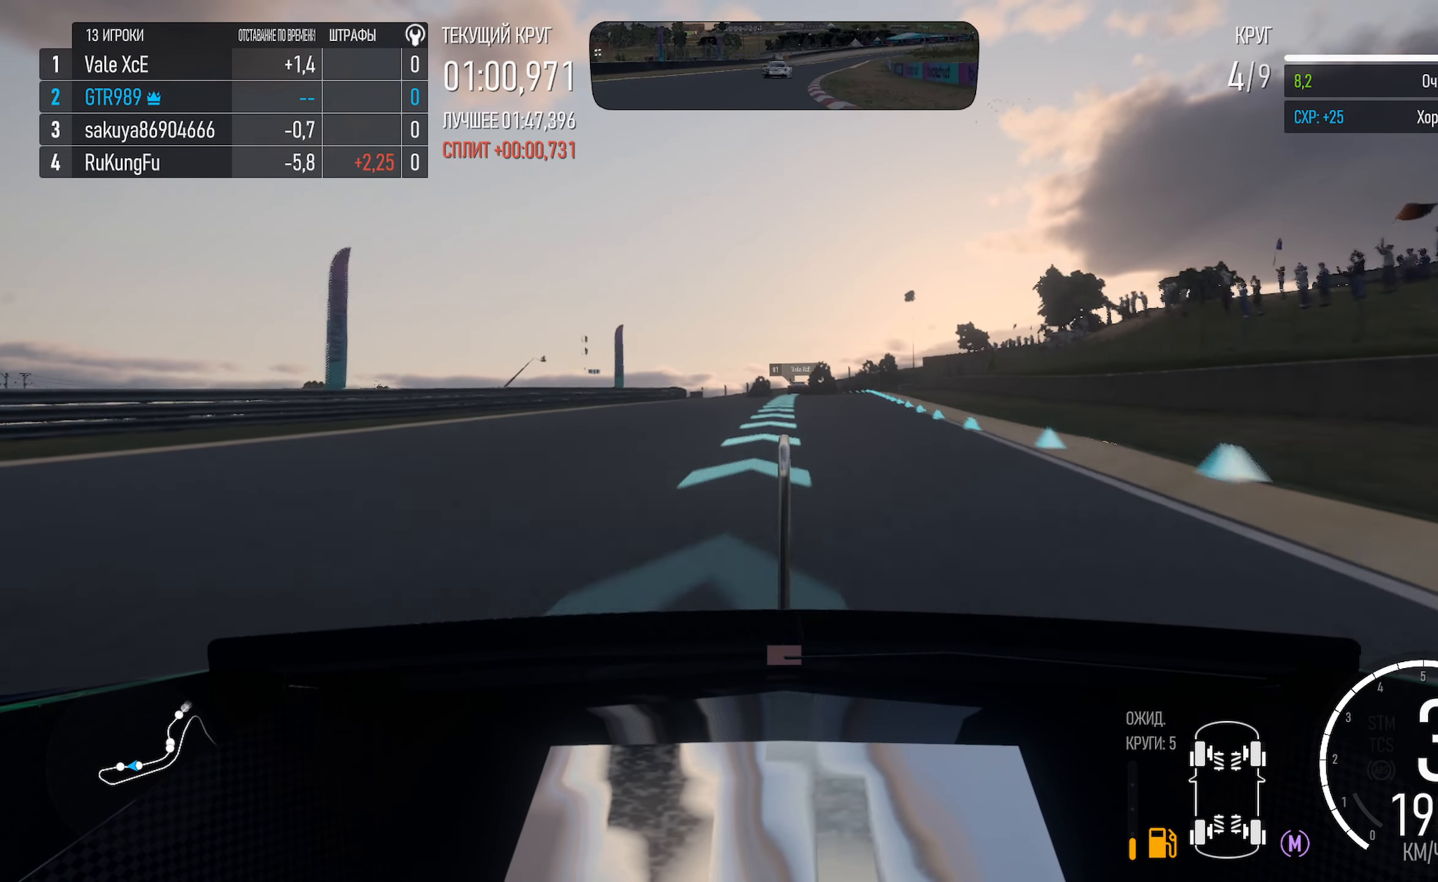
{"buttons": ["A"], "left_stick": "center", "right_stick": "center", "events": [[134, "left_stick", "center"], [367, "left_stick", "right"], [450, "left_stick", "center"]]}
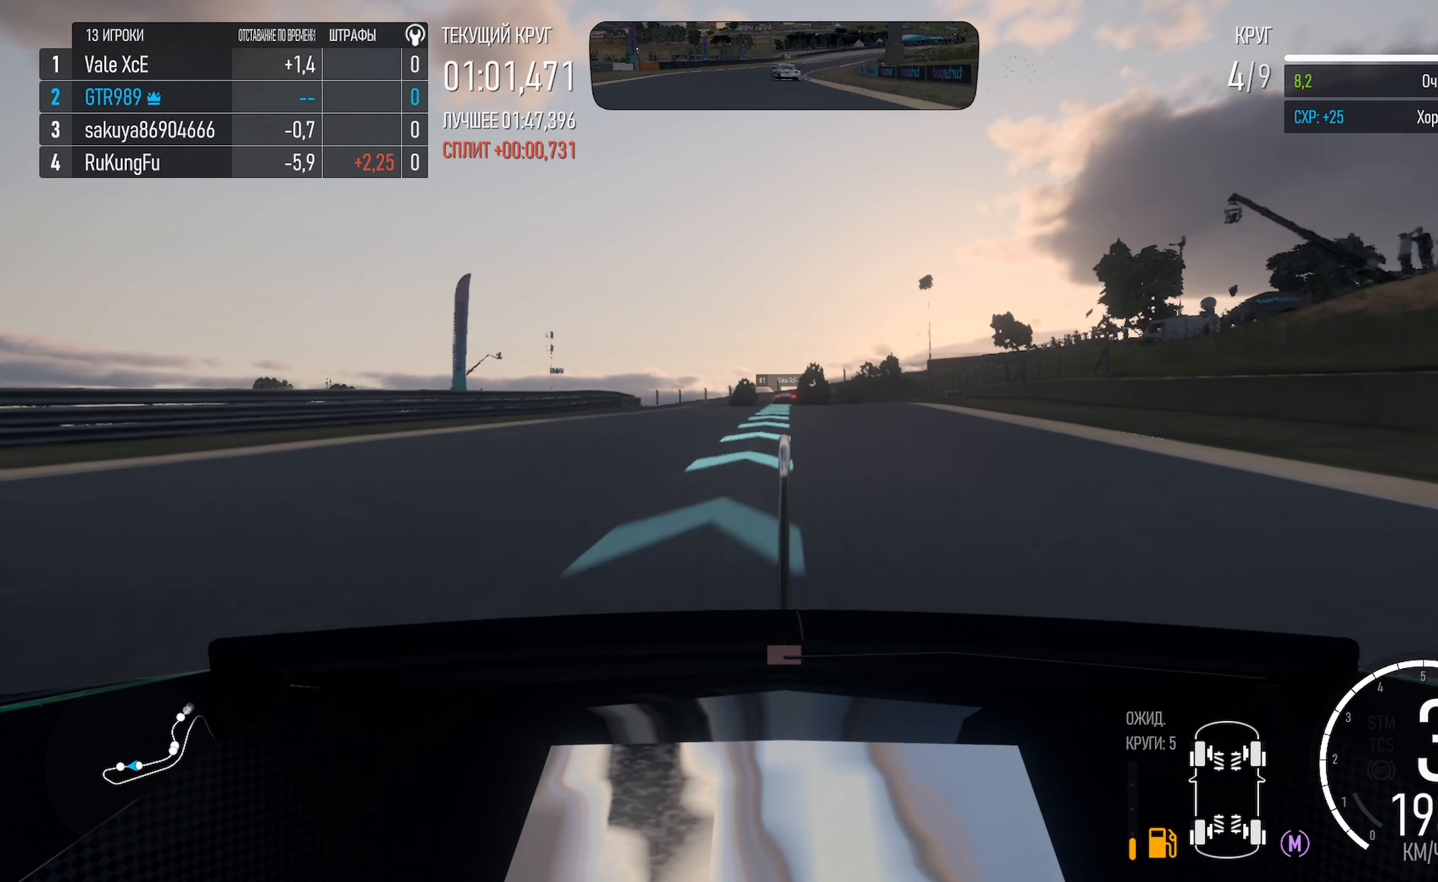
{"buttons": ["A"], "left_stick": "center", "right_stick": "center", "events": []}
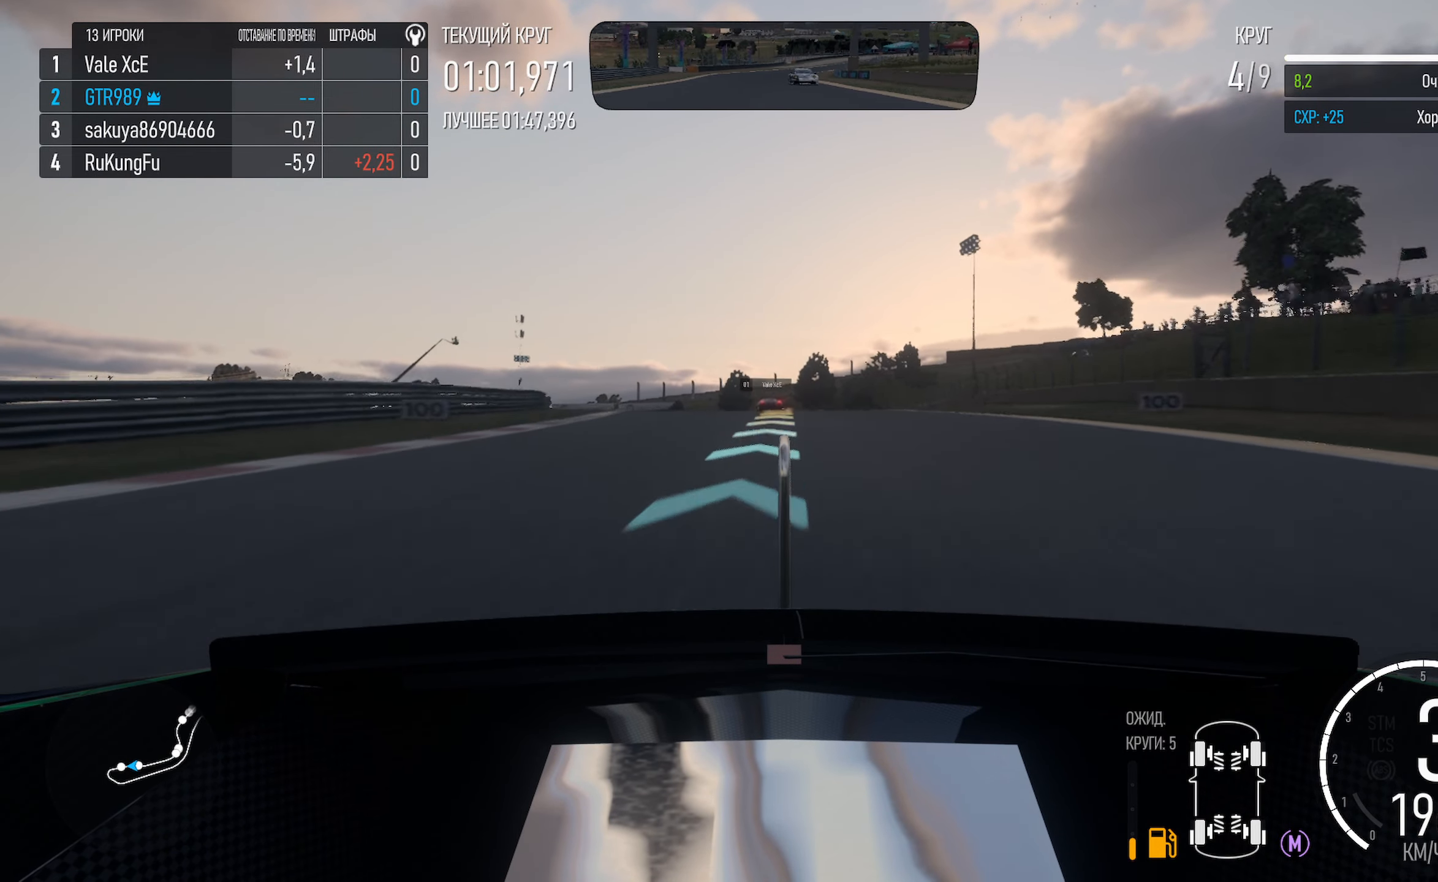
{"buttons": ["X"], "left_stick": "center", "right_stick": "center", "events": [[84, "left_stick", "left"], [234, "left_stick", "center"], [267, "A", "up"], [484, "X", "down"]]}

» **WHAT TO WORK ON**:
When you retype the data above, match every line exactly and leave the pictures behind.

» **RESULT**:
{"buttons": ["A"], "left_stick": "center", "right_stick": "center", "events": [[134, "left_stick", "center"], [367, "left_stick", "right"], [450, "left_stick", "center"]]}
{"buttons": ["A"], "left_stick": "center", "right_stick": "center", "events": []}
{"buttons": ["X"], "left_stick": "center", "right_stick": "center", "events": [[84, "left_stick", "left"], [234, "left_stick", "center"], [267, "A", "up"], [484, "X", "down"]]}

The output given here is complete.